The question for community managers then becomes, what helps increase peoples’ comfort to the point they will engage? Social technologies make a large percentage of people inherently uncomfortable because of:
- Lack of familiarity with the tools
- Discomfort with opening oneself up to criticism (either due to saying something in black and white or because of poor spelling, bad teeth, etc)

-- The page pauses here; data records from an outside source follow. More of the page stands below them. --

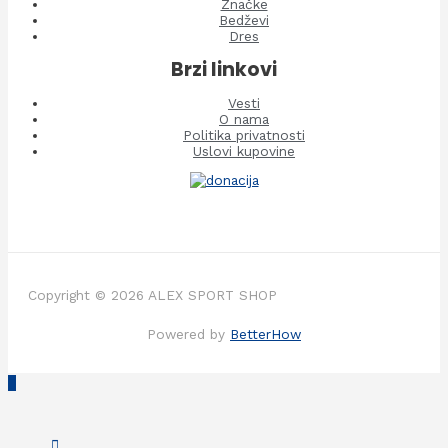
Značke
Bedževi
Dres
Brzi linkovi
Vesti
O nama
Politika privatnosti
Uslovi kupovine
Copyright © 2026 ALEX SPORT SHOP
Powered by
BetterHow
Scroll
to
Top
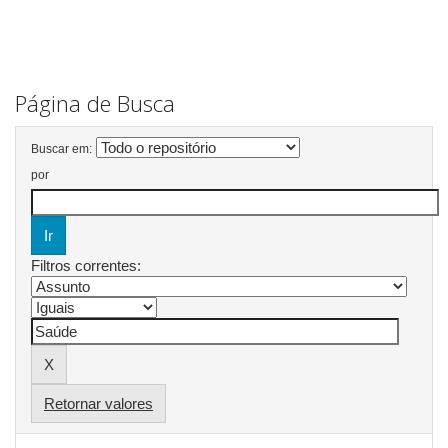
Página de Busca
Buscar em:
por
Filtros correntes:
Retornar valores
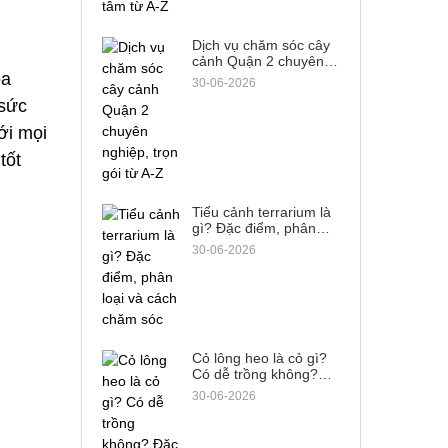
Dịch vụ chăm sóc cây
cảnh Quận 2 chuyên
nghiệp, trọn gói từ A-Z
a 
30-06-2026
sức 
i mọi 
ốt 
Tiểu cảnh terrarium là
gì? Đặc điểm, phân
loại và cách chăm sóc
30-06-2026
Cỏ lông heo là cỏ gì?
Có dễ trồng không?
Đặc điểm & cách phân
30-06-2026
biệt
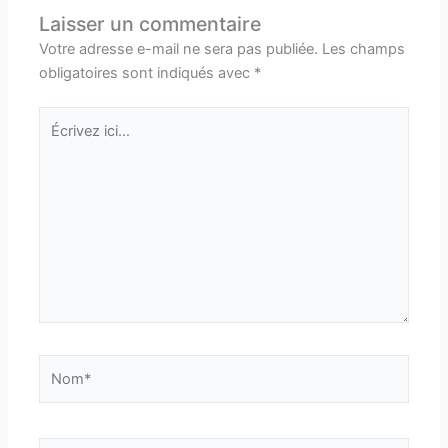
Laisser un commentaire
Votre adresse e-mail ne sera pas publiée.
Les champs
obligatoires sont indiqués avec
*
Écrivez
ici…
Nom*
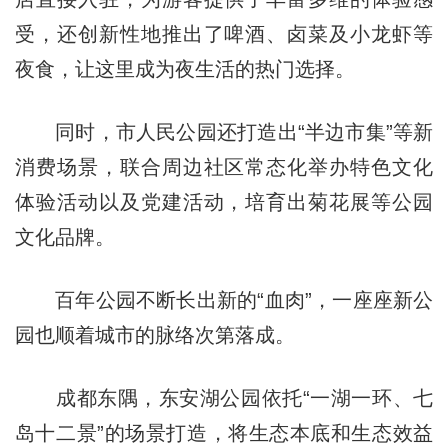
受，还创新性地推出了啤酒、卤菜及小龙虾等
夜食，让这里成为夜生活的热门选择。
同时，市人民公园还打造出“半边市集”等新
消费场景，联合周边社区常态化举办特色文化
体验活动以及党建活动，培育出菊花展等公园
文化品牌。
百年公园不断长出新的“血肉”，一座座新公
园也顺着城市的脉络次第落成。
成都东隅，东安湖公园依托“一湖一环、七
岛十二景”的场景打造，将生态本底和生态效益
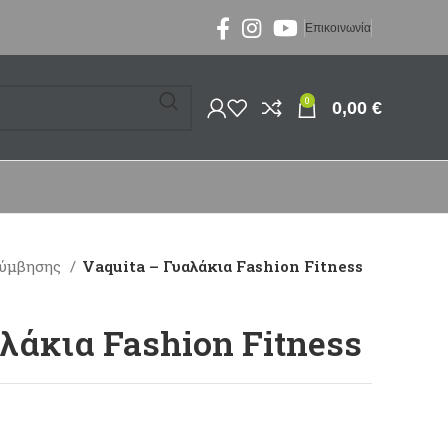
Επικοινωνία
0
0,00
€
λύμβησης
Vaquita – Γυαλάκια Fashion Fitness
αλάκια Fashion Fitness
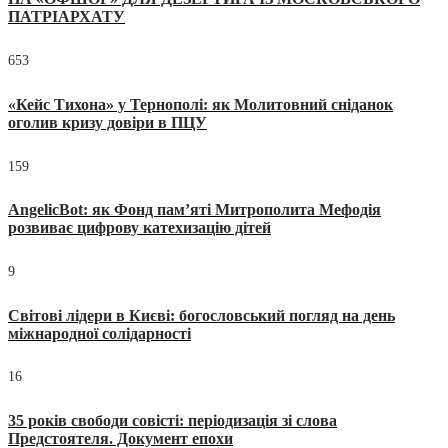
ПАТРІАРХАТУ
653
«Кейс Тихона» у Тернополі: як Молитовний сніданок
оголив кризу довіри в ПЦУ
159
AngelicBot: як Фонд пам’яті Митрополита Мефодія
розвиває цифрову катехизацію дітей
9
Світові лідери в Києві: богословський погляд на день
міжнародної солідарності
16
35 років свободи совісті: періодизація зі слова
Предстоятеля. Документ епохи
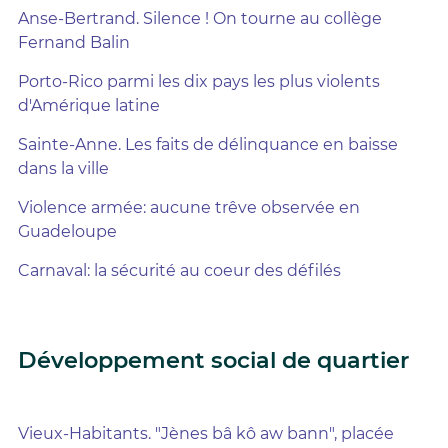
Anse-Bertrand. Silence ! On tourne au collège
Fernand Balin
Porto-Rico parmi les dix pays les plus violents
d'Amérique latine
Sainte-Anne. Les faits de délinquance en baisse
dans la ville
Violence armée: aucune trêve observée en
Guadeloupe
Carnaval: la sécurité au coeur des défilés
Développement social de quartier
Vieux-Habitants. "Jènes bâ kô aw bann", placée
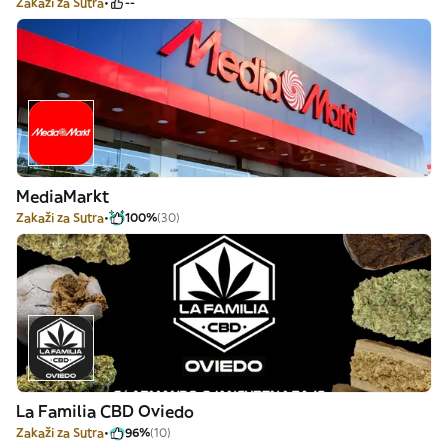
Zakaži za Sutra
--
MediaMarkt
Zakaži za Sutra
100%
(30)
La Familia CBD Oviedo
Zakaži za Sutra
96%
(10)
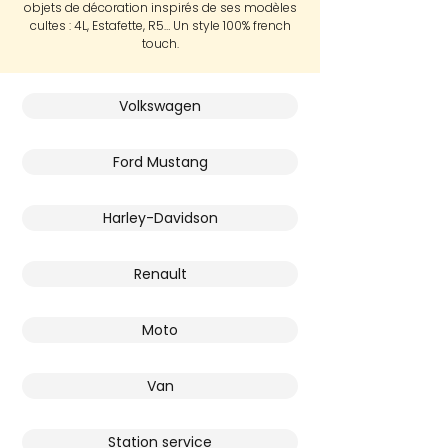
objets de décoration inspirés de ses modèles
cultes : 4L, Estafette, R5… Un style 100% french
touch.
Volkswagen
Ford Mustang
Harley-Davidson
Renault
Moto
Van
Station service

- Difficulty in deciphering and understanding with whom they are sharing
- Lack of understanding of the group dynamic
- Uncertainty that they have something to add that will be valued
The community manager’s job is to help reduce the discomfort with all of these things. The most important first step is making people feel welcome and then introducing them around so they understand the social context. It is what a good host or hostess does. It sounds fairly simple. But how many great hosts and hostesses do you know? It’s actually a pretty small percentage of the population because it requires all of the following:
- The agency and energy to conceive of, plan, and execute something
- The persuasiveness that entices others to help encourage participation
- Enough extroversion to reach out and introduce themselves to people they do not know
- Enough modesty to realize that it is more important to make connections between others and then exist the conversation than to be in the middle of every conversation
- Enough introversion that they don’t need to be the center of attention
Often the value of host or hostess of the party is not very well recognized. Everyone wants to be at their events but their contribution to the success of the event is somewhat hidden. This is also true of community management. In organizationally sponsored communities, however, there should be community outcomes that reflect either increased revenues, decreased costs or reduced time (which is really reduced costs). The faster community members become comfortable and begin to engage, the faster those outcomes happen.
So, I would like to propose a new community metric – Time To Comfort. While this is quite similar to the time to first activity, the words focus on the salient issue. As community managers we don’t want to push and prod people to engage – that can lead to empty engagement. Instead we want to focus on increasing people’s comfort and on drawing them out.
It is pretty hard to resist dinner by the fire with friends and a bottle of wine. What is the equivalent in your community that is going to get people so comfortable that they can’t resist?